Я бы сказал, что на данный момент счет Рэйчел – Элиза где‑то 50:50. Элиза набирает очки.

Тем вечером в зеленом зале никто из нас не думал ни о чем романтическом. Про нее я знаю точно, что же до меня, я был в разводе уже почти пятнадцать лет, а за последние полтора года даже не посмотрел ни в чью сторону. Незадолго до этого я разговаривал со своей сестрой Самин – она на год младше меня, но сама считает себя моей “сильно младшей сестрой”, – и мы оба сошлись на том, что романтические главы нашей жизни, видимо, остались в прошлом. Для нас это было нормально, мы были с этим согласны. Что касается меня, у меня была хорошая жизнь – двое прекрасных сыновей, любимая работа, милые друзья, красивый дом и достаточно денег. Прежние скверные дни остались в далеком прошлом. Мне нравился Нью-Йорк. В этой картине не было изъянов. Там всего хватало. И мне не нужна была в этом пейзаже еще одна фигура – спутница, любовница, – чтобы он стал завершенным. Всего было более чем достаточно.

Так что я совсем не искал любви. На самом деле я активно и решительно не искал ее. Вот когда она подошла ко мне со спины и вмазала в ухо, я не смог ей противиться.

Как сказал бы Мандалорец о любви: Вот как оно бывает.

Когда программа “Голоса мира” завершилась, публика вышла на Купер-сквер к статуе Питера Купера, наблюдавшей со своего постамента за проходившим там пикетом в поддержку движения Black Lives Matter[6], участники которого держали зажженные свечи. Дух молодого Трэйвона Мартина, убийцу которого, Джорджа Циммермана, освободили, что и послужило началом движения, впоследствии превратившегося в BLM, витал в воздухе. Мы с Элизой присоединились к толпе и вместе взяли свечу. Я попросил кого‑то сфотографировать нас на мой айфон, и я сейчас рад, что у меня есть фотография этого момента, пусть тогда еще ничего не произошло – или, точнее сказать, казалось, что ничего не произошло.

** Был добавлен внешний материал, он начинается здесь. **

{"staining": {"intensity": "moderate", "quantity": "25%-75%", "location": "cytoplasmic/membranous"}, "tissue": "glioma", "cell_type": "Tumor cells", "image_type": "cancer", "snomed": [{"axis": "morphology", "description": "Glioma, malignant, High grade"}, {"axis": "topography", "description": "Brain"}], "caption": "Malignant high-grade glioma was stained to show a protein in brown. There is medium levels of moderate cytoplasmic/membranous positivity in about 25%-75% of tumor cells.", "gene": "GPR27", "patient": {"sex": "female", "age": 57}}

Мы некоторое время подержали свечу, и затем каждый пошел своей дорогой.

Вечеринка ПЕН-клуба, посвященная завершению мероприятия, проходила на крыше отеля “Стэндард Ист-Виллидж”, совсем рядом с университетом Купер-Юнион. Я встретился с Марлоном Джеймсом и Колумом Маккэнном, выпил с ними в баре на первом этаже отеля и подумал: Может, я просто поеду домой. Они сказали, что идут наверх на вечеринку и буквально принудили меня пойти, хотя бы на чуть‑чуть. Я немного помычал и похмыкал, но потом согласился.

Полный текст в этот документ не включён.